マスク氏もツイッターなどSNS系大企業がディープ・ステート(DS)の情報宣伝機関に化していることを批判してツイッターの買収に乗り出したと見られる。ただし、トランプ氏とマスク氏は今のところ、距離を保っているようだ。マスク氏のツイッター買収には欧州が反対しており、ツイッターでの自由な言論(注:実際のところはロシア軍は劣勢で敗北するなどの「大本営発表」をそれらしく擁護するなどのツイート)を封じ込めれば経済的な制裁を科すなどと言っている。

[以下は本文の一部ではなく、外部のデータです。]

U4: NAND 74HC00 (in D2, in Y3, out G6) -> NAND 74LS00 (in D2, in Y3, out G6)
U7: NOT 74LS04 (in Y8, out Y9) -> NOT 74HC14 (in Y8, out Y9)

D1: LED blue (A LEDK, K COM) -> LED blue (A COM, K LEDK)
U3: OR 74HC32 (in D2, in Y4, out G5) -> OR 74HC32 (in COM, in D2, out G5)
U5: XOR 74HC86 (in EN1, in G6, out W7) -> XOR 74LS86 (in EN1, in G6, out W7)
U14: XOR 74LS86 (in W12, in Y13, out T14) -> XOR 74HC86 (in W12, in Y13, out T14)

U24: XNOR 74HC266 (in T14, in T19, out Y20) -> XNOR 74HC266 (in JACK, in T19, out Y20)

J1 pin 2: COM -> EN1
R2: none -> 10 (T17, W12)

その米国版がバイデン政権が国土安全省に設けた「偽情報統制委員会」だが、この委員会は英国の作家ジョージ・オーエルが発表した小説「1984年(全体主義国家によって分割統治された近未来世界の恐怖を描いた作品)」に登場する「真理省」と同じだと指摘している。バイデン政権下の米国には戦後のマッカーシズム(共産主義者狩り)以上の旋風(情報統制の嵐)が吹き荒れている。もはや、バイデン政権下の米国に民主主義国家で最大限尊重され、保障されなければならない「基本的人権=良心の自由・信仰の自由・思想の自由・報道の自由・結社の自由と生存権=」は存在しない(https://www.youtube.com/watch?v=l2OdcSad00A)。ただし、それでもトランプ共和党関係者らから少しは風穴が開き始めたようだ。

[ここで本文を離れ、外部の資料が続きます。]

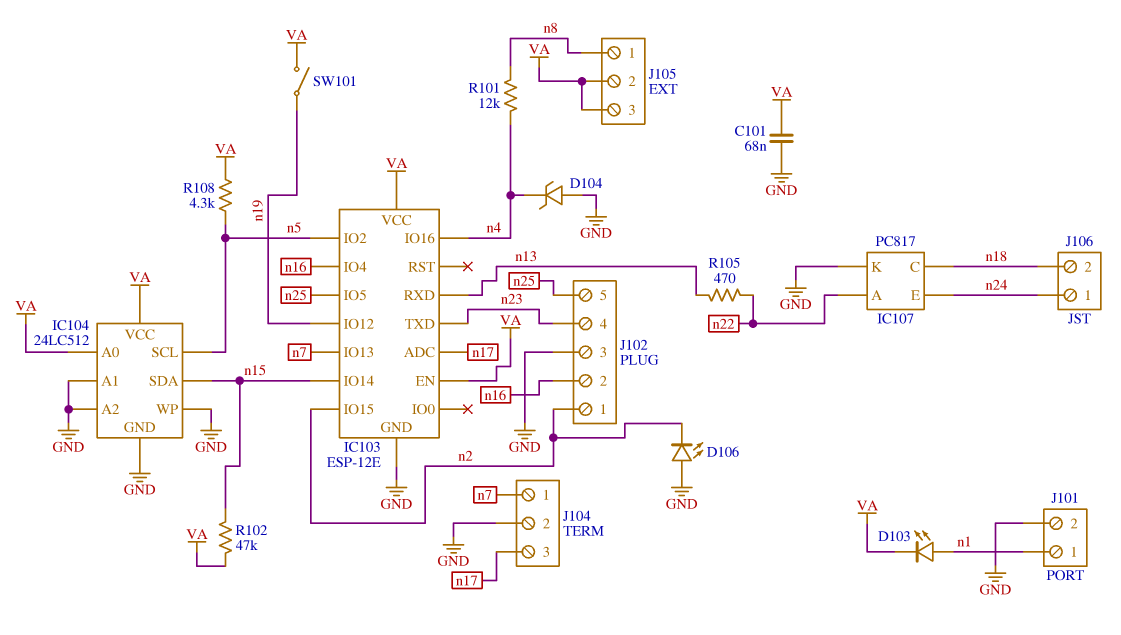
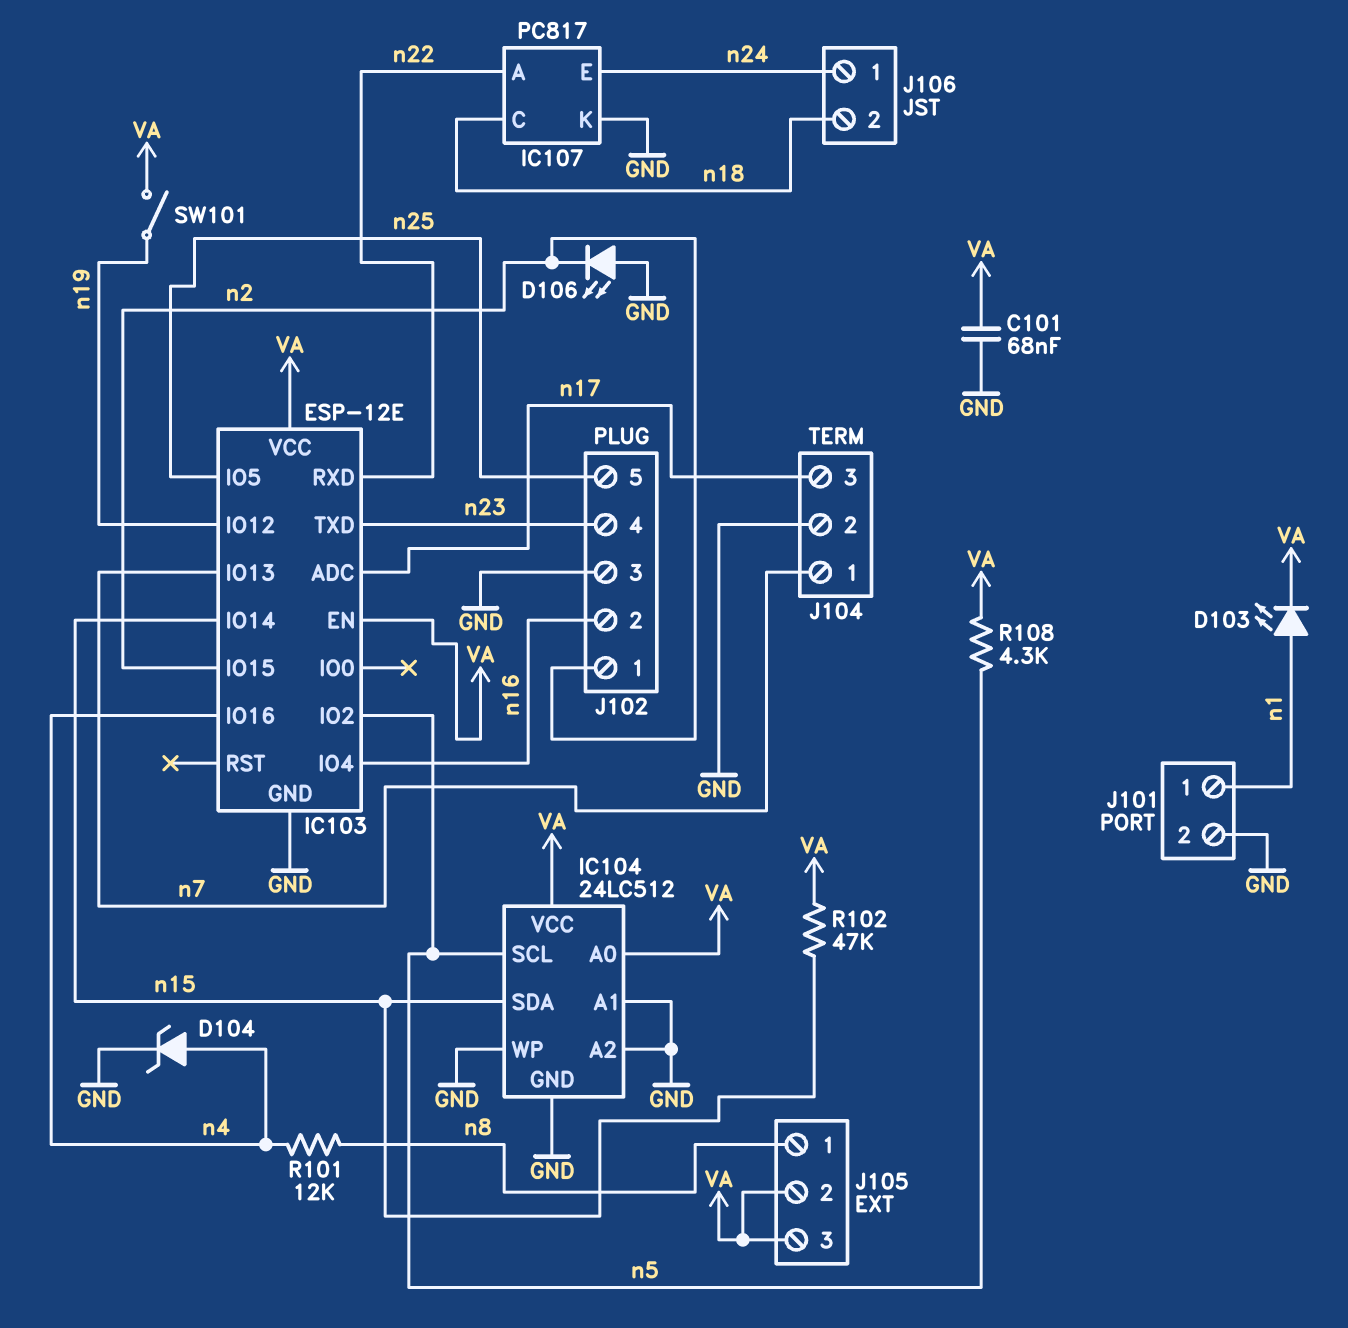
D104: zener (A GND, K n4) -> zener (A n4, K GND)
IC103 pin RXD: n13 -> n22
R105: 470 (n13, n22) -> none

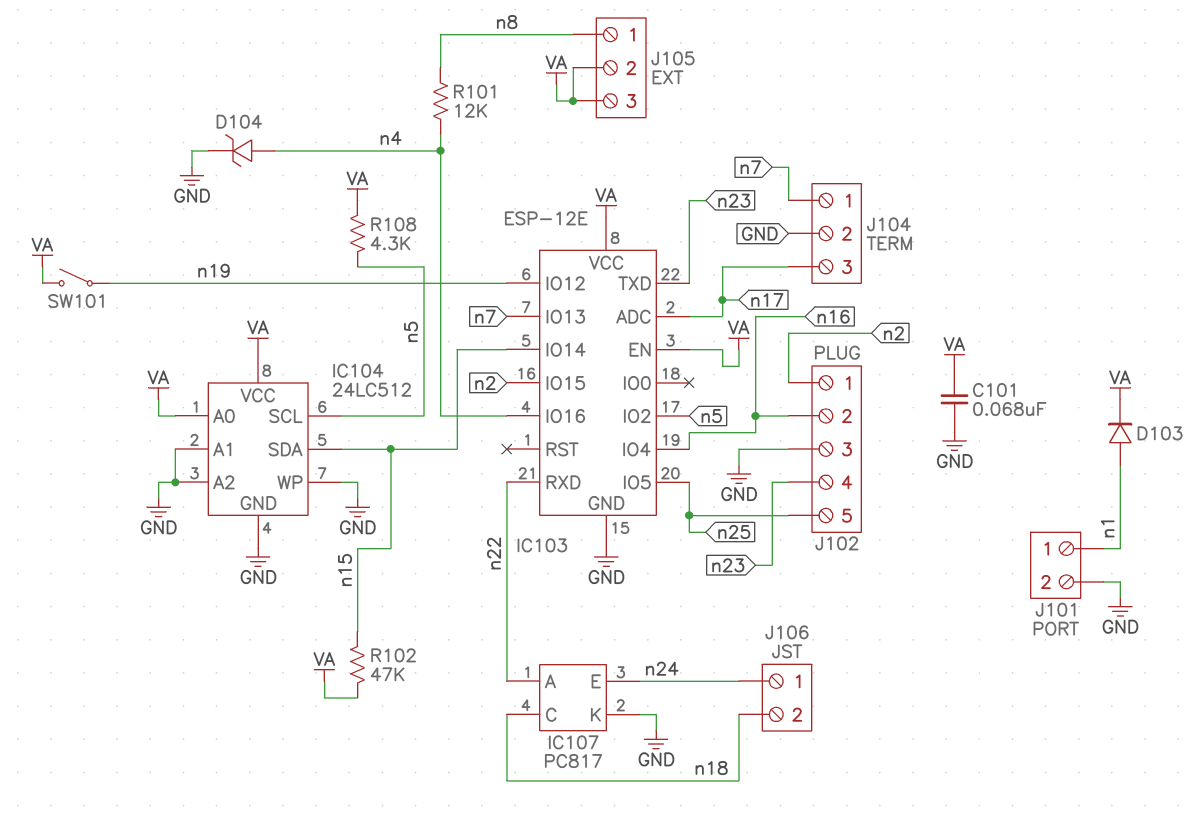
D103: LED (A n1, K VA) -> diode (A n1, K VA)
D106: LED (A GND, K n2) -> none

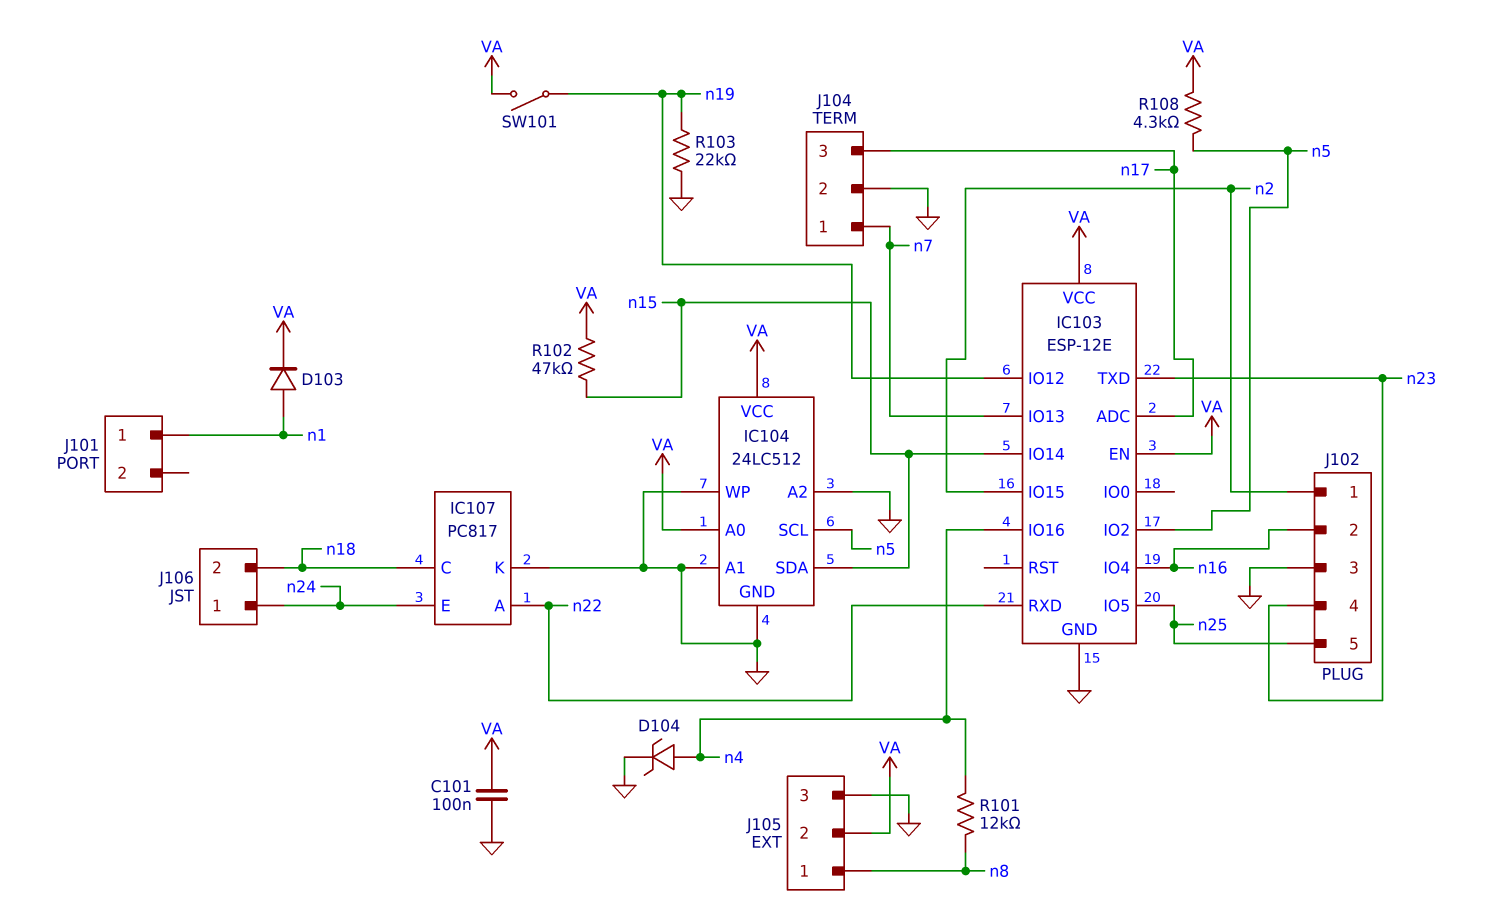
C101: 68nF (GND, VA) -> 100nF (GND, VA)
J101 pin 2: GND -> none
J105 pin 3: VA -> GND
R103: none -> 22k (GND, n19)

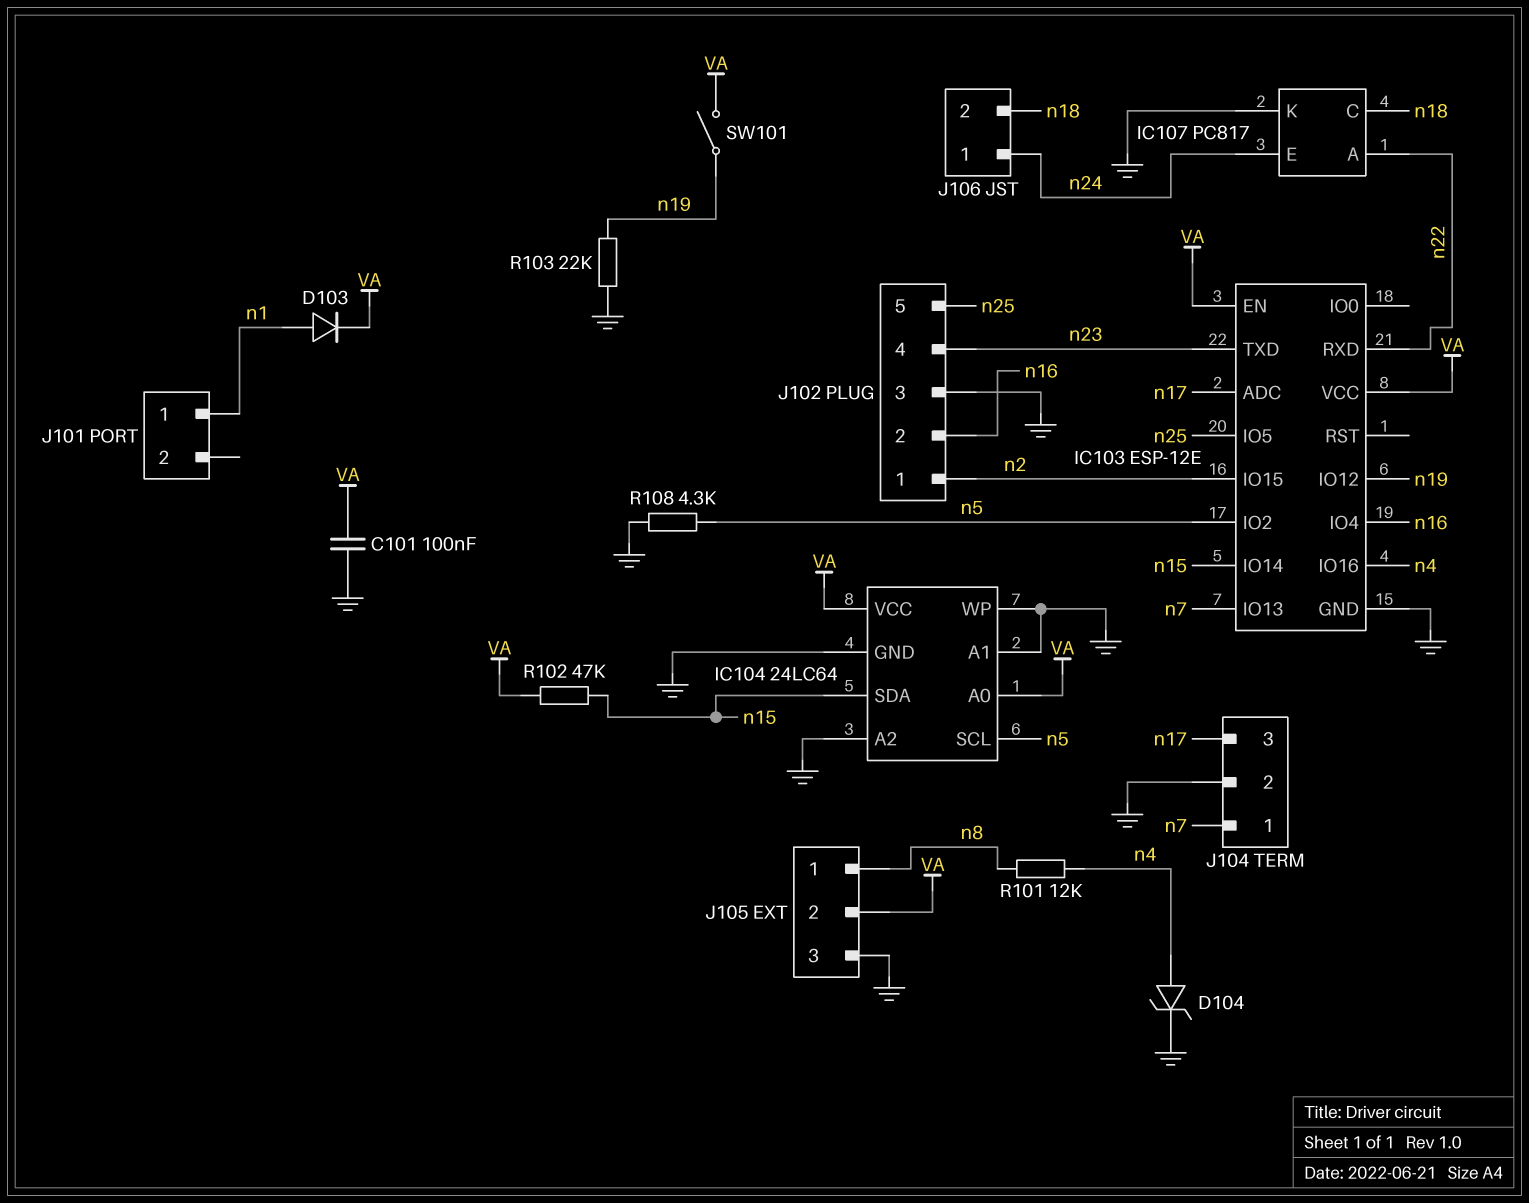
IC104: 24LC512 -> 24LC64
R108: 4.3k (VA, n5) -> 4.3k (GND, n5)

植草氏によると、2024年の大統領選挙はドナルド・トランプ氏とヒラリー・クリントン氏との一騎打ちになる可能性が高いという(「日本経済の黒い霧」)が、トランプ氏が新型コロナウイルス騒動(新型コロナ騒動は新型コロナウイルスが2020年末に中国で発見される前に既に米国で予想されていた。米国ディープ・ステートが中国の生物研究所に資金援助していたが、この生物研究所から新型コロナウイルスが市中に出回った可能性が強い)による郵便投票を多用した不正選挙のために大統領選挙で敗北したことを乗り越えるならば、2024年大統領選挙は世界にとって非常に重要な選挙になる。